En raison des contraintes de la pandémie, les deux scientifiques ont décidé de regarder la problématique d’un point de vue plus statistique, grâce au logiciel de chimio informatique. Avec l’aide du Pr. Leyton, Alexis Rioux-Chevalier a donc commencé à travailler sur une formule (algorithme) qui pourrait potentiellement leur permettre d’effectuer cette présélection de candidats « neutraliseurs de charge » en un claquement de doigts, sans avoir à tester chacune des combinaisons. C’est à ce moment de l’histoire que l’algorithme élaboré par le jeune scientifique intervient : sommairement, ce calcul complexe (élaboré grâce au langage de programmation Python) identifie, sur la chaîne du peptide NLS, les acides aminés modifiables qui ont pour effet de neutraliser la charge du peptide sans toutefois altérer sa capacité de liaison avec les protéines cellulaires assurant le transport vers le noyau. Brillamment conçu par le stagiaire, cette formule se base sur la force de liaison entre le peptide (camion) et les protéines intracellulaires (douaniers). Grâce à cet algorithme, il a été possible d’identifier plusieurs combinaisons potentiellement efficaces pour améliorer le transport du médicament au noyau, puis d’en rejeter plusieurs qui n’occasionnaient pas de changements significatifs permettant d’améliorer la performance du transporteur.

Une découverte qui pourrait en engendrer d’autres

Les candidats qui ont été repérés grâce à la découverte d’Alexis Rioux-Chevalier sont présentement évalués in vitro dans le laboratoire du Pr.

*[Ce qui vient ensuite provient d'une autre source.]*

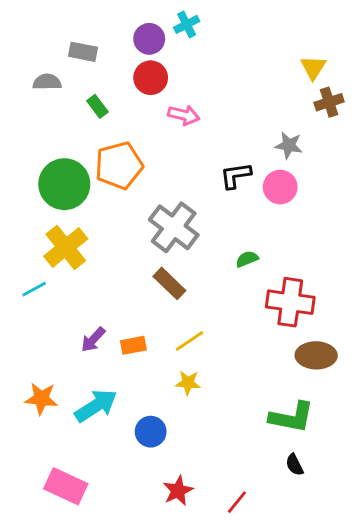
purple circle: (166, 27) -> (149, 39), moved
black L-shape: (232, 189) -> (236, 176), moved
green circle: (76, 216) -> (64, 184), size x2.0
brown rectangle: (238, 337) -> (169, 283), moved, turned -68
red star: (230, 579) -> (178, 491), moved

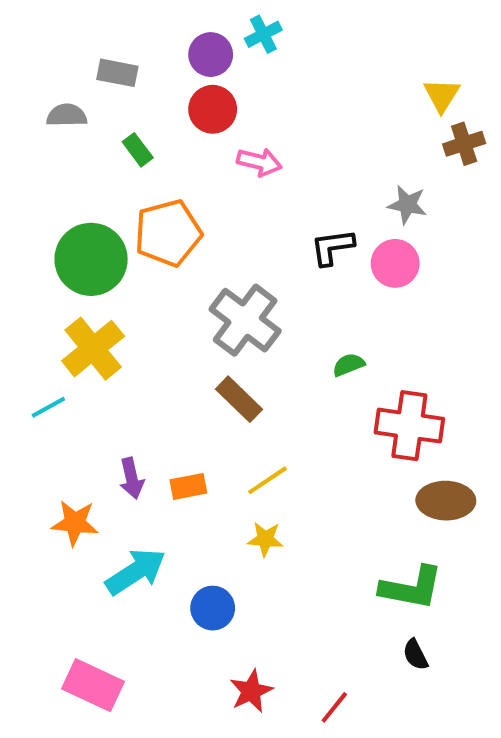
purple arrow: (93, 340) -> (132, 478), turned -56
orange star: (41, 399) -> (75, 523), moved

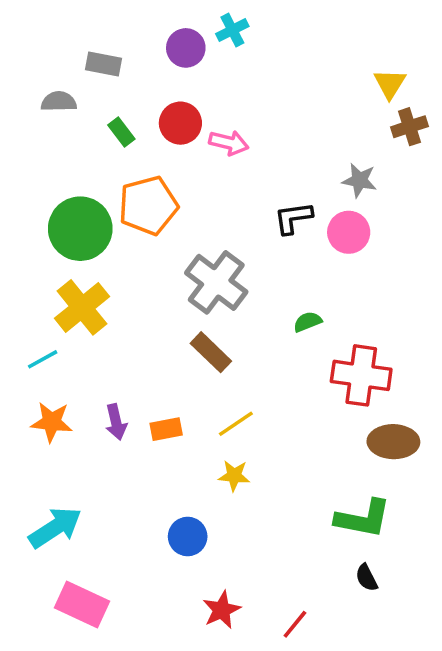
red circle: (213, 109) -> (180, 123), moved
orange star: (75, 523) -> (52, 422), moved
cyan arrow: (136, 572) -> (55, 528), moved

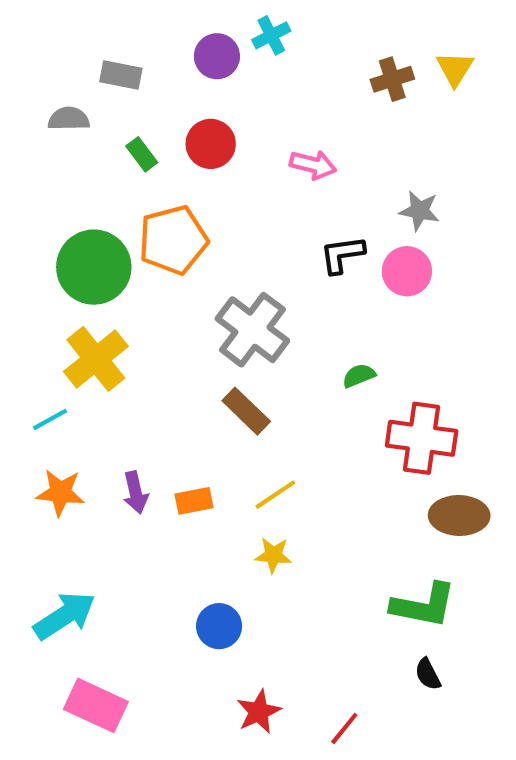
yellow triangle: (390, 84) -> (455, 69), moved
brown cross: (410, 127) -> (392, 79), moved
pink arrow: (229, 143) -> (313, 165), moved

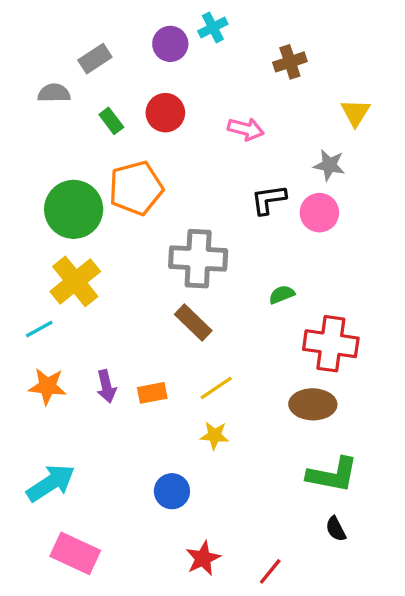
yellow triangle: (455, 69) -> (355, 113), moved
gray rectangle: (121, 75) -> (95, 59), turned -44
brown cross: (392, 79) -> (290, 62), moved
gray cross: (252, 330) -> (198, 259), turned -34
brown ellipse: (459, 515) -> (313, 404), moved

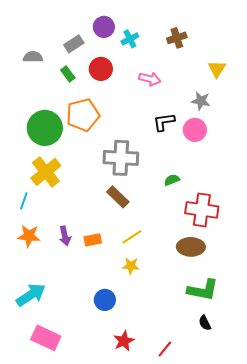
cyan cross: (213, 27) -> (130, 39), moved
gray rectangle: (95, 59) -> (74, 44), moved
cyan line: (39, 329) -> (24, 201), turned -42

Leyton, tout cela dans le but de déterminer les séquences les plus efficaces et de les localiser dans le noyau cellulaire. Une fois la combinaison gagnante trouvée, le professeur et son équipe pourront entrer dans une phase préclinique, c’est-à-dire qu’ils pourront tester le candidat le plus performant directement dans des tissus vivants (in vivo) afin de valider sa véritable efficacité dans un milieu se rapprochant du corps humain. La découverte de ce candidat et son application clinique pourraient améliorer la thérapie anti-cancer visée par la recherche et avoir un impact important dans cette lutte ardue contre le cancer.